## MATERIAL FOR THIS EXERCISE
• • • • • • •

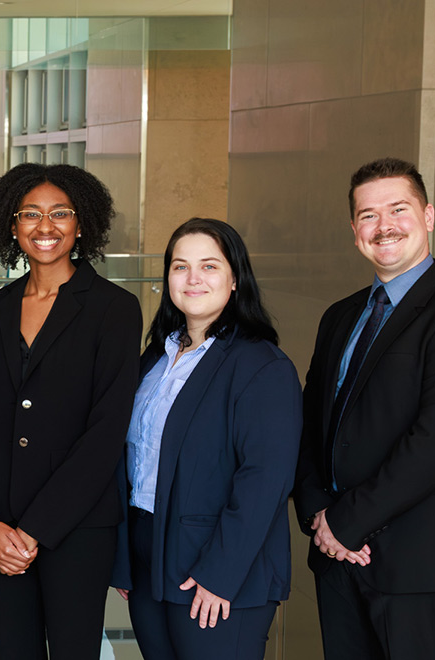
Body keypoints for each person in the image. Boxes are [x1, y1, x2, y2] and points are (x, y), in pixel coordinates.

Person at [292, 158, 435, 660]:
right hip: (335, 555)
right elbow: (309, 422)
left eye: (398, 209)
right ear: (355, 231)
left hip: (412, 561)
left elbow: (434, 443)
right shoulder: (339, 315)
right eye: (367, 215)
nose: (383, 226)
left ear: (427, 216)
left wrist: (346, 523)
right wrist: (319, 510)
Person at [0, 163, 140, 660]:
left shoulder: (115, 309)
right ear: (11, 226)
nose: (45, 226)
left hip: (77, 527)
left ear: (82, 225)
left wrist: (34, 530)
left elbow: (106, 432)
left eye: (60, 213)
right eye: (30, 214)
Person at [110, 218, 301, 659]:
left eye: (209, 266)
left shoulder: (262, 365)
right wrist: (125, 559)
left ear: (235, 279)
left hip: (217, 570)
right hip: (149, 562)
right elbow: (130, 461)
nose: (193, 278)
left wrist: (220, 573)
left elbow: (265, 480)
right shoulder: (155, 358)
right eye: (180, 266)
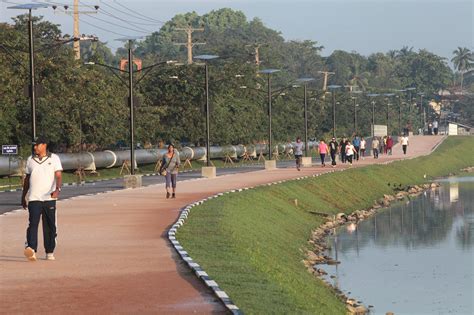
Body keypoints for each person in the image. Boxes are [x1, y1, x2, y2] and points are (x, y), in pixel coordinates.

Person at [21, 136, 63, 262]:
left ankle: (49, 251)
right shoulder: (30, 160)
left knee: (50, 226)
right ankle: (31, 248)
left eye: (37, 145)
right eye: (34, 145)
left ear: (44, 145)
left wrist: (57, 189)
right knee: (33, 224)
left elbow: (59, 176)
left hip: (49, 197)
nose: (35, 147)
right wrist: (23, 196)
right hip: (34, 197)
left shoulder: (54, 158)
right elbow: (27, 179)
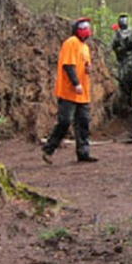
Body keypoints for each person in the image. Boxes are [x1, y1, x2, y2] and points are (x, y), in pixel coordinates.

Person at [42, 17, 98, 163]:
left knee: (83, 123)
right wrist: (76, 83)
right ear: (76, 29)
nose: (86, 29)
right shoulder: (70, 43)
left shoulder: (85, 47)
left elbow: (85, 66)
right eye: (83, 26)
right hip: (69, 92)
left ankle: (83, 153)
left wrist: (88, 69)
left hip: (83, 93)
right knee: (65, 121)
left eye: (87, 26)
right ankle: (49, 149)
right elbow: (68, 65)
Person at [111, 13, 132, 113]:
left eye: (124, 20)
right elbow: (114, 46)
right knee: (122, 82)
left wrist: (130, 45)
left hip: (131, 61)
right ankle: (122, 104)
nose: (123, 22)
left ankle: (129, 103)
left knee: (130, 82)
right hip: (122, 61)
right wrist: (120, 49)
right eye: (121, 20)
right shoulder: (117, 33)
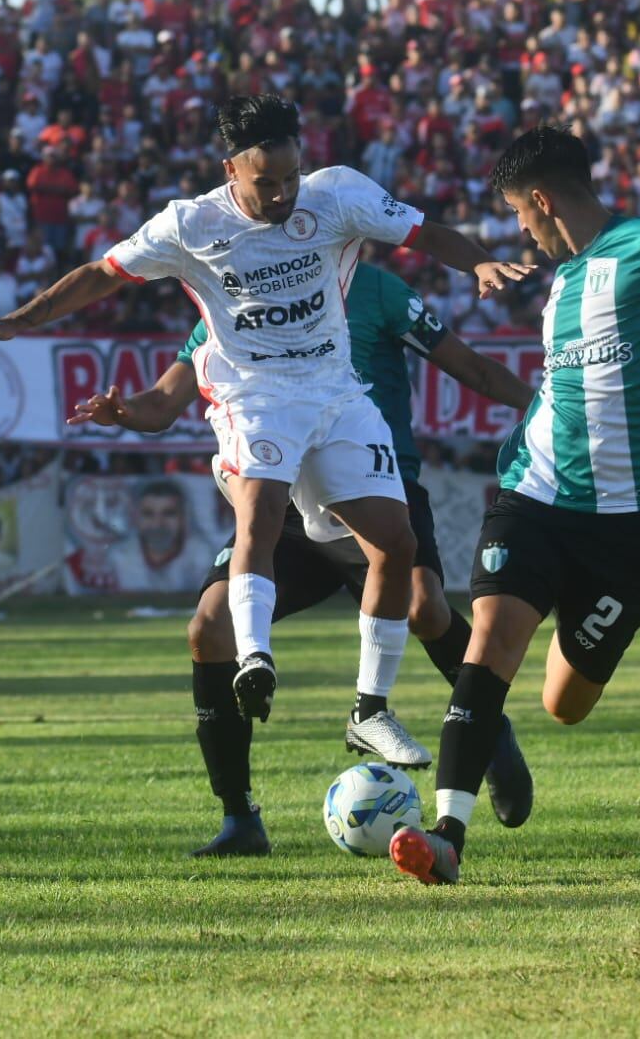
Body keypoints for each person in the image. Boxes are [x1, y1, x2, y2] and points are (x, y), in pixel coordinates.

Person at [0, 95, 529, 764]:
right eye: (265, 183)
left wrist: (479, 261)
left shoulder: (336, 194)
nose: (282, 194)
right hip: (254, 396)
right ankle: (255, 657)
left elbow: (425, 234)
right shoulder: (188, 225)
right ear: (230, 170)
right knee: (260, 515)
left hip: (336, 392)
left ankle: (369, 710)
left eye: (289, 178)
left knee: (395, 545)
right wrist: (19, 321)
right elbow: (99, 276)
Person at [389, 126, 640, 886]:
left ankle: (488, 726)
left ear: (541, 201)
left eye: (517, 213)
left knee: (564, 705)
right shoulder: (561, 284)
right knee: (490, 642)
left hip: (634, 528)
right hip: (536, 494)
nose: (519, 230)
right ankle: (446, 835)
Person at [69, 262, 538, 856]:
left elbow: (468, 366)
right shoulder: (235, 293)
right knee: (209, 630)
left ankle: (486, 728)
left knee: (424, 608)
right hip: (285, 506)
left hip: (374, 488)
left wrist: (542, 404)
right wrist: (124, 411)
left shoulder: (377, 287)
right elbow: (165, 401)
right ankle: (240, 819)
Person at [107, 480, 215, 592]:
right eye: (148, 514)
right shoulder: (119, 557)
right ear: (135, 518)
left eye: (169, 513)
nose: (157, 524)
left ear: (183, 518)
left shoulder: (202, 555)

• • • • • • •

## TASK DIRECTIONS
Exactly the lines from the one containing "right knee: (209, 630)" through the end of the listing above, inclusive, are to be written out, and no others.

## RESPONSE TO THIS EXERCISE
right knee: (209, 630)
left ankle: (486, 728)
left knee: (424, 608)
right hip: (285, 506)
left hip: (374, 488)
left wrist: (542, 404)
right wrist: (124, 411)
left shoulder: (377, 287)
right elbow: (165, 401)
right ankle: (240, 819)
Person at [107, 480, 215, 592]:
right eye: (148, 514)
right shoulder: (119, 557)
right ear: (135, 518)
left eye: (169, 513)
nose: (157, 524)
left ear: (183, 518)
left shoulder: (202, 555)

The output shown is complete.